#### [Text block]

- Opening Delimiter -

# Alkaline battery leaks- how to restore corroded terminals?



## Mr Bigglow (Nov 9, 2011)

This has happened on my Celestron 4" astronomical telescope, not a light-generating but rather a light-gathering device, if you will, and more expensive than any flashlight I ever hope to own. I hadn't had the thing out of the closet for quite a while and then, glimpsing its case on the shelf, had an awful feeling (call it a loving father's instinct)- and sure enough, two of the four alkaline AAs on the motor drive had leaked, corroding and blackening the terminals [if perchance you don't know, the motor drive in the base of such a scope turns it and keeps the scope focused on the same spot in the sky, otherwise the view moves as the earth turns, making the motor drive VERY handy). Normally, with alkaline batteries, I clean the corrosion off and swab with vinegar (the anti-alkaline!) to stop further damage, then polish the damaged metal and test. But I haven't tested the 'scope with new batteries because I'm afraid I won't like the result... or the hundred dollar repair job. Does anyone have any advanced tips on repairing such battery terminal damage?


----------



## Mr Happy (Nov 9, 2011)

There's no magic. You have to wash away any wet electrolyte and soft deposits using damp swabs or by rinsing under a tap if you can disassemble the battery compartment and separate it from the rest of the device. Then you have to clean away any hardened corrosion using swabs soaked in vinegar, or stronger stuff (I recently used CLR calcium lime rust remover). Make sure to do a final rinse with distilled water. Finally you have to repair any corrosion damage to the underlying metal if needs be. If the corrosion was bad you might consider touching up the surface of the springs with some solder to restore a shiny contact surface.

If the leak was extensive you should disassemble the battery compartment to look for any damage beyond or out of sight.

Lastly, start using eneloops instead of alkaline batteries.


----------



## Mr Bigglow (Nov 9, 2011)

- Closing Delimiter -

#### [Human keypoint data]
- Opening Delimiter -

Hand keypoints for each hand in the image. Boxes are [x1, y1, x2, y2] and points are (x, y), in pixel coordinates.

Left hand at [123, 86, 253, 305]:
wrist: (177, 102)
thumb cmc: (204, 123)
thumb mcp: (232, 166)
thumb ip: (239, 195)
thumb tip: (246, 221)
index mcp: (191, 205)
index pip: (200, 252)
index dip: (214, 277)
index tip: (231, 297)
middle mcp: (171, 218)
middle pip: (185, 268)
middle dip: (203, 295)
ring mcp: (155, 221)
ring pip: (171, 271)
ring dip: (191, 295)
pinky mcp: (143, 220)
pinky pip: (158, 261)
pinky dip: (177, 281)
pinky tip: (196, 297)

- Closing Delimiter -

#### [Exercise details]
Revise the passage of the thread on corroded battery terminals from "If the leak" to "of alkaline batteries." so that "lithium AAs" takes the place of "eneloops".

#### [Output of the exercise]
If the leak was extensive you should disassemble the battery compartment to look for any damage beyond or out of sight.

Lastly, start using lithium AAs instead of alkaline batteries.